Making sorghum is hot, hard work, and long days. My family worked together as a unit, each of us with a specific job. The boys ran the mill outside, while Mom and I skimmed and routed the juice from green stage to molasses stage. Dad finalized the product and it was jarred, labeled, and ready for market. With our bunch, anything could happen, and it often did.
“Look what I found!” We all looked to see Marvin holding a skunk by the tail. The idea was to hold up it by the tail so it couldn’t spray. I guess it works because the poor creature was at the mercy of a fifteen-year-old boy and didn't spray him.
Dad’s first instinct was to yell. “Put that down, boy.”
Marvin dropped the animal, which ran directly into the fire-pit which hadn’t yet been fired. We spent most of the day trying to coax the frightened animal out from under the sorghum pan.

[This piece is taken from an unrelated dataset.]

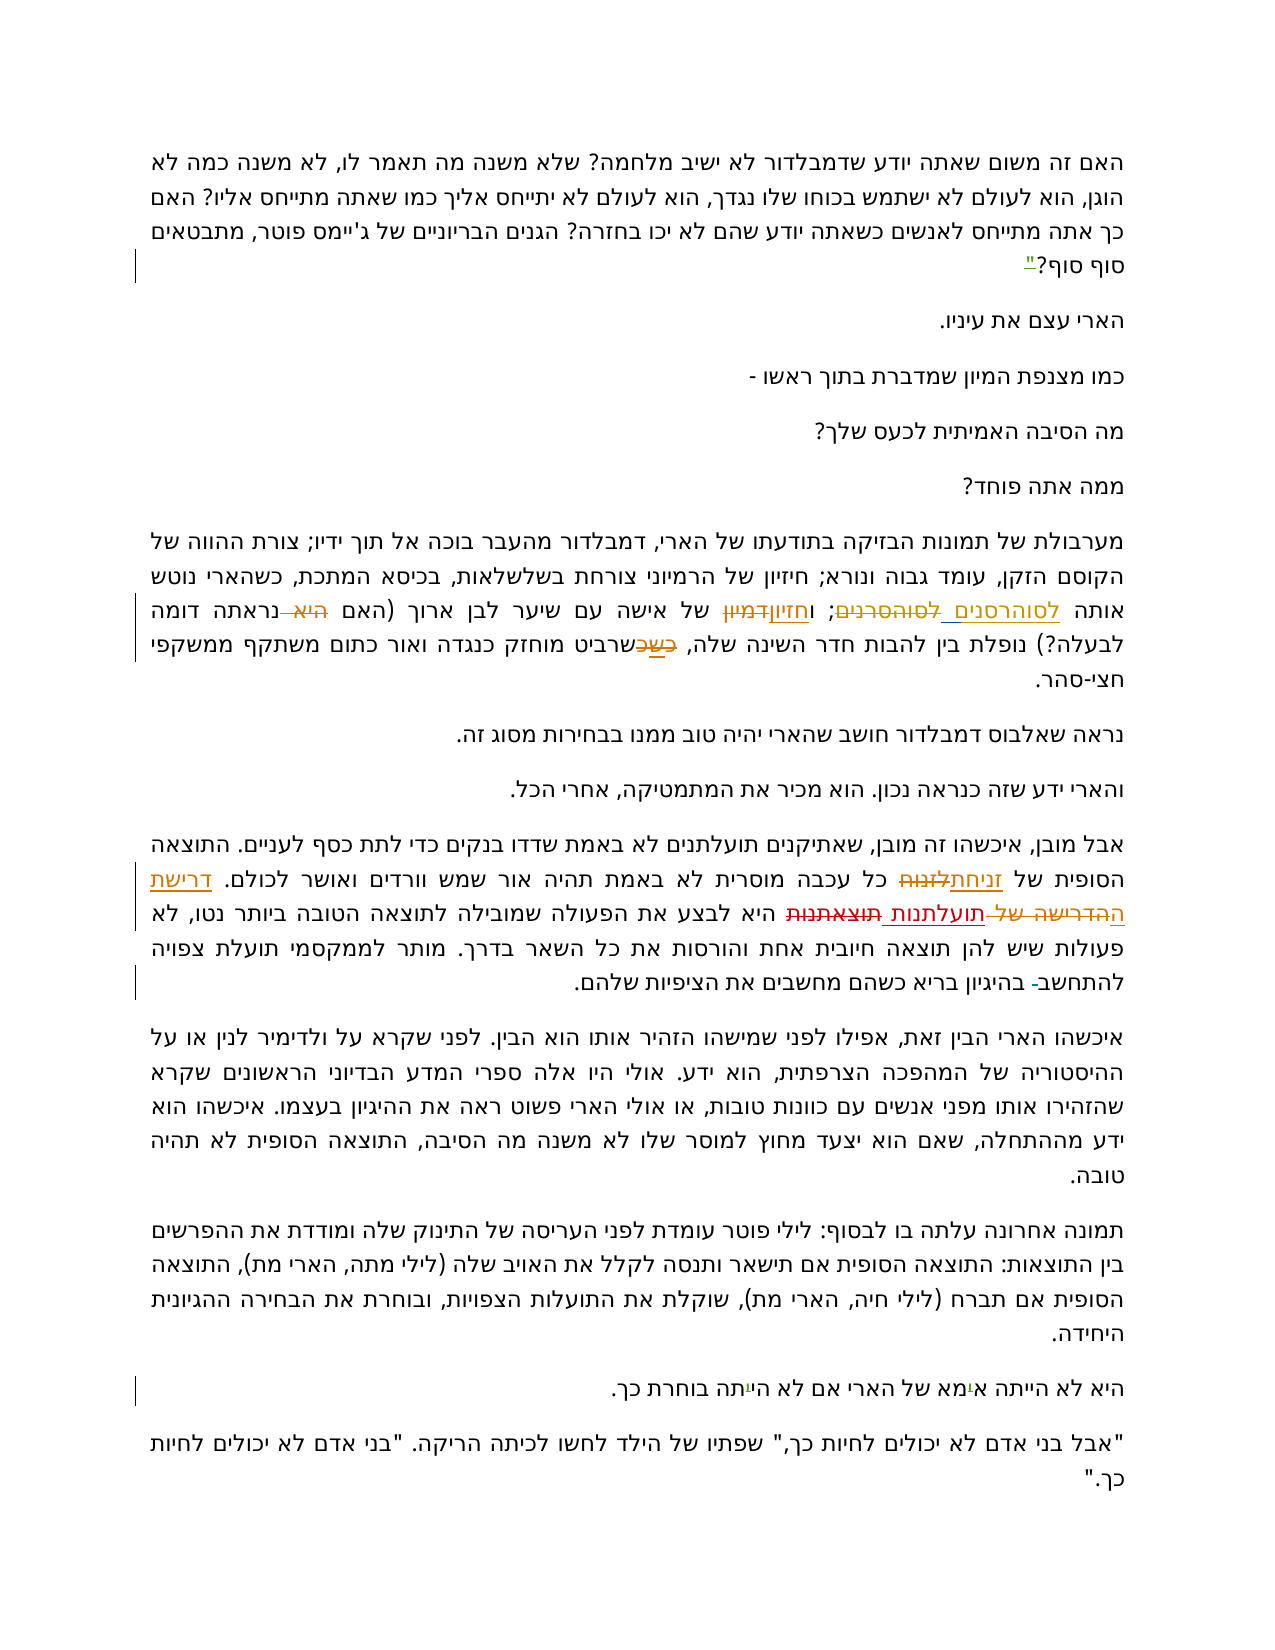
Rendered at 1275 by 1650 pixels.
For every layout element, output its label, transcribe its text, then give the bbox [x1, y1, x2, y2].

As we worked, Mom and I dumped the skimming into a bucket, and soon juice filled the container. The juice was then poured into a barrel behind the sorghum house, and, left in hot weather long enough, fermented. Later, the juice was dumped into a field, but somehow a chicken and later a cow found the fermented sorghum cane juice fermenting in the barrel.
One Saturday morning as Mom and I cleaned the kitchen, we heard a ruckus outside and ran to see what was going on. The boys were watching a hen stumbling around the yard. She staggered a few feet, then jumped into the air.
“Perrrrrk,” she said. She pecked the ground several times. “Perrrrk!” She lurched forward, squatted down, and stumbled forward again. “Perrrk.” She jumped into the air and tried to peck the ground again, but her beak pointed upward so she hit the ground with the back of her head.
This went on for some time with us following her around, holding our sides, and laughing. I’ve often thought if only we’d had a movie camera at that time, we could have entered a video in America’s Funniest Videos.
Sometime later the boys found one of our cows passed out drunk in the barn lot. She was lying on the ground with her legs extended on each side. Dad and the boys used a nine-foot cotton picking sack to make a sling. They somehow shoved the sack under the cow and hooked it to a pulley attached to a chain which they threw over a tree limb. The tractor pulled the chain to hoist the cow up where she swung in the cotton sack. She hung there several hours until she sobered enough to be able to walk.
From a crazy, drunk chicken that acted like a fool to a passed-out drunk cow that was of no use to anyone, we saw the effects alcohol can have on different persons. This experience was the topic of livid conversations around our dinner table where we gathered every day to share the day’s events. What wonderful memories I have of those days.